This week’s My Camp Echo Lake Journey Monday comes to us from Hannah Coleman. Hannah was a second generation camper at Echo Lake from 2010 to 2016. Hannah completely embodies what it means to be a superstar camper and bleeds green and gold. Hannah just finished up her final summer as an LIT in 2016 and is now heading into her first summer away from The Lake in 7 years! All of us are going to miss her and hope to see her back in the near future! Please read Hannah’s Echo Lake journey below…
For me, it was never a question if or where I was going to camp. From a young age I remember listening to my dad and his camp friends talk about summers spent at Echo Lake. They would laugh and recite stories so vividly as though they had only happened a few weeks ago. In addition to my dad’s entertaining camp stories, I watched my sister jump on the bus to camp for five consecutive summers, each time more excited than the last. She would come home with two arms full of friendship bracelets and stories that made her cackle.
When I was ten years old I decided that this was the year I would finally go to Camp Echo Lake rather than day camp. I was both excited and incredibly anxious. I had never been away from home for an extended period of time, and I was worried I would miss my parents. Every time I got nervous, I thought about my sister and my dad, and how their faces lit up whenever the words Echo Lake were said. To this day, I remember walking on the bus with my hair in a ponytail, wearing a tank top and neon pink Soffe shorts, feeling mixed emotions. I sat next to a girl who would later become one of my best friends, and four hours later met a group of girls who changed my life in ways I cannot describe. From the moment I stepped off the bus, I became a part of camp.

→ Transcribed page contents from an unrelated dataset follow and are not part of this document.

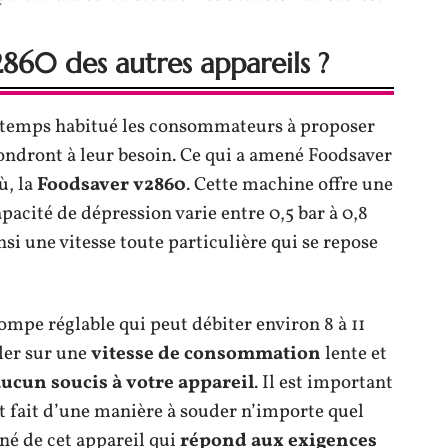
860 des autres appareils ?
temps habitué les consommateurs à proposer
ondront à leur besoin. Ce qui a amené Foodsaver
ù, la
Foodsaver v2860
. Cette machine offre une
acité de dépression varie entre 0,5 bar à 0,8
insi une vitesse toute particulière qui se repose
ompe réglable qui peut débiter environ 8 à 11
gler sur une
vitesse de consommation
lente et
aucun soucis à votre appareil
. Il est important
t fait d’une manière à souder n’importe quel
nné de cet appareil qui
répond aux exigences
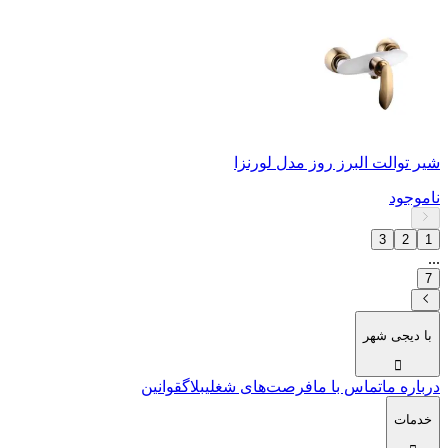
شیر توالت البرز روز مدل لورنزا
ناموجود
3
2
1
...
7
با دیجی شهر
درباره ما
تماس با ما
فرصت‌های شغلی
بلاگ
قوانین
خدمات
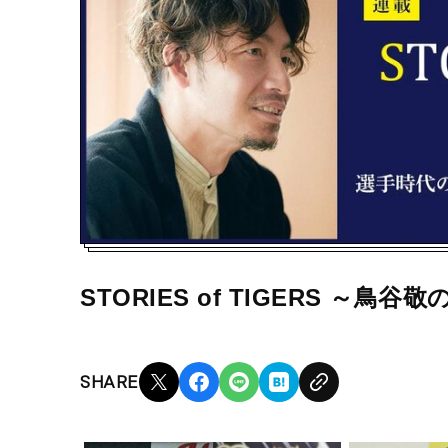
STORIES of TIGERS ～鳥谷
SHARE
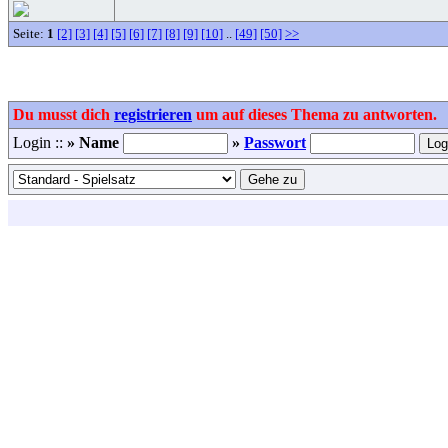
Seite:
1
[2]
[3]
[4]
[5]
[6]
[7]
[8]
[9]
[10]
..
[49]
[50]
>>
Du musst dich
registrieren
um auf dieses Thema zu antworten.
Login ::
» Name
»
Passwort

Over the next few weeks, I would learn how to make string bracelets, play jacks and Gaga, and the importance of chicken patty day. It was from this summer on that I understood why my dad and sister loved Echo Lake so much. There is no other place like it. No other place where you can make friendships that are so strong, where you can try new activities without being judged, where you sing songs about everything, where you forget about all the stress of school and can just be the truest form of yourself.
After spending seven special summers in Warrensburg, I am truly upset that I am now too old to go back to camp. The hardest part about Echo Lake is finishing your LIT summer and knowing you will not be able to return the following year. However, the values and morals taught at camp will remain with me forever.